# النمرة : ـ إ ت أ / م ر خ ق



## abdulwahid

Hi!

Does anyone have a clue about the meaning of this? It's from a certificate of service and it's written opposite to the date. The text is from Sudan.


----------



## cherine

Hi,

I'm afraid I can't help you with this, but I just wanted to suggest you try to post a photo of the relevant part. Maybe you're missing an important element.


----------



## abdulwahid

Jazakumu Allahu khayr


----------



## cherine

Sorry, but can you please put another photo of a better quality? I can't read anything from this one.


----------



## إسكندراني

It might just be a reference code.


----------



## abdulwahid

I don't know why it's so small. any ideas?


----------



## abdulwahid

إسكندراني said:


> It might just be a reference code.


Yes, that's what I was thinking but what is نمرة


----------



## Bakr

نمرة  Number, No.


----------



## abdulwahid

But if نمرة is followed by letters does it really mean number?


----------



## Bakr

It should be something like this:

نمرة القضية: م ع / ف ج / 811 / 1993م

http://albrkal.com/vb/showthread.php?t=17959


----------



## abdulwahid

Thank you all very much.
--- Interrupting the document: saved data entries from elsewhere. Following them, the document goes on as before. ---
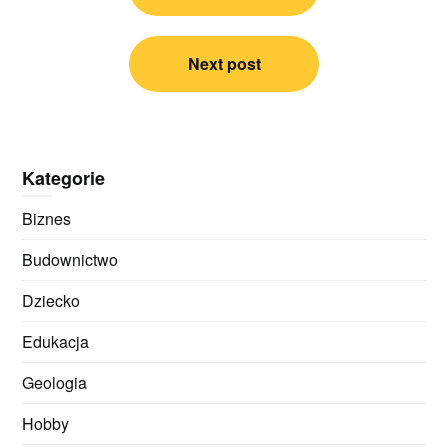
Next post
Kategorie
Biznes
Budownictwo
Dziecko
Edukacja
Geologia
Hobby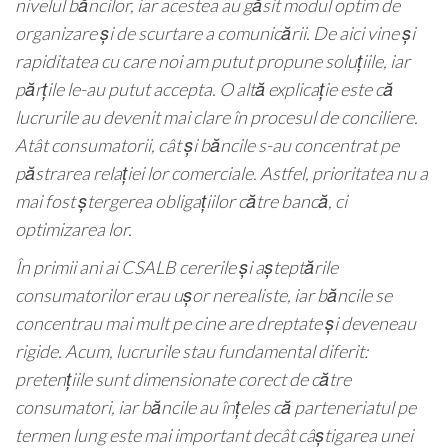
nivelul băncilor, iar acestea au găsit modul optim de
organizare și de scurtare a comunicării. De aici vine și
rapiditatea cu care noi am putut propune soluțiile, iar
părțile le-au putut accepta. O altă explicație este că
lucrurile au devenit mai clare în procesul de conciliere.
Atât consumatorii, cât și băncile s-au concentrat pe
păstrarea relației lor comerciale. Astfel, prioritatea nu a
mai fost ștergerea obligațiilor către bancă, ci
optimizarea lor.
În primii ani ai CSALB cererile și așteptările
consumatorilor erau ușor nerealiste, iar băncile se
concentrau mai mult pe cine are dreptate și deveneau
rigide. Acum, lucrurile stau fundamental diferit:
pretențiile sunt dimensionate corect de către
consumatori, iar băncile au înțeles că parteneriatul pe
termen lung este mai important decât câștigarea unei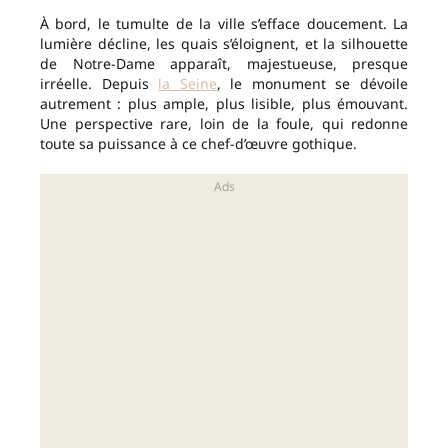
À bord, le tumulte de la ville s’efface doucement. La
lumière décline, les quais s’éloignent, et la silhouette
de Notre-Dame apparaît, majestueuse, presque
irréelle. Depuis
la Seine
, le monument se dévoile
autrement : plus ample, plus lisible, plus émouvant.
Une perspective rare, loin de la foule, qui redonne
toute sa puissance à ce chef-d’œuvre gothique.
Do you have any suggestions as for how to translate it when there is no numbers involved? It looks odd if I translate it "Number" followed by letters.


----------



## إسكندراني

You can translate it as 'case code:' or 'case ID:'


----------



## Bakr

@إسكندراني


> نمرة القضية: م ع / ف ج / 811 / 1993م


هو مجرد مثال مأخوذ عن هذا الموقع

http://albrkal.com/vb/showthread.php?t=17959

بينما عبد الواحد يتحدث عن شهادة وليس قضية

@abdulwahid

Can you please write all the numbers found on the certificate (date...)?


----------



## abdulwahid

It's there in the attachement. I think it's possible to right click it and save it and then make it bigger. 
There are no numbers written together with the letters. The date is written on the opposite side of the document.


----------



## Bakr

I can't read it!


----------



## abdulwahid

How about this


----------



## Bakr

I think numbers should be added here:
النمرة:ـ إ ت ا/م ر خ ق/ ؟؟؟؟
Like the numbers added to date: 
 2003/8/15 التاريخ:ـ

If you are translating this certificate then maybe you should
mention that: "№ numbers are missing".


----------



## abdulwahid

Ok, thank you very much!


----------



## إسكندراني

Again, نمرة can just mean ID or Code.


----------



## Bakr

Yes, but maybe the numbers are elsewhere.

@abdulwahid

Is there a stamp with numbers?


----------



## ahmedcowon

I think some ID numbers can also be in alphabetical form like "license plate numbers" in some countries

In Egypt, we call it "نمرة العربية" and that is how it looks like:
http://upload.wikimedia.org/wikiped...ate.jpg/320px-License_plate_Egypt_private.jpg


----------



## Bakr

The meaning of these acronyms (from the picture):

إ ت أ / م ر خ ق

إ ت أ = إدارة تعليم مرحلة الأساسي

م ر خ ق = محلية ريفي خشم القرية


----------



## abdulwahid

Ah, that makes sense!


----------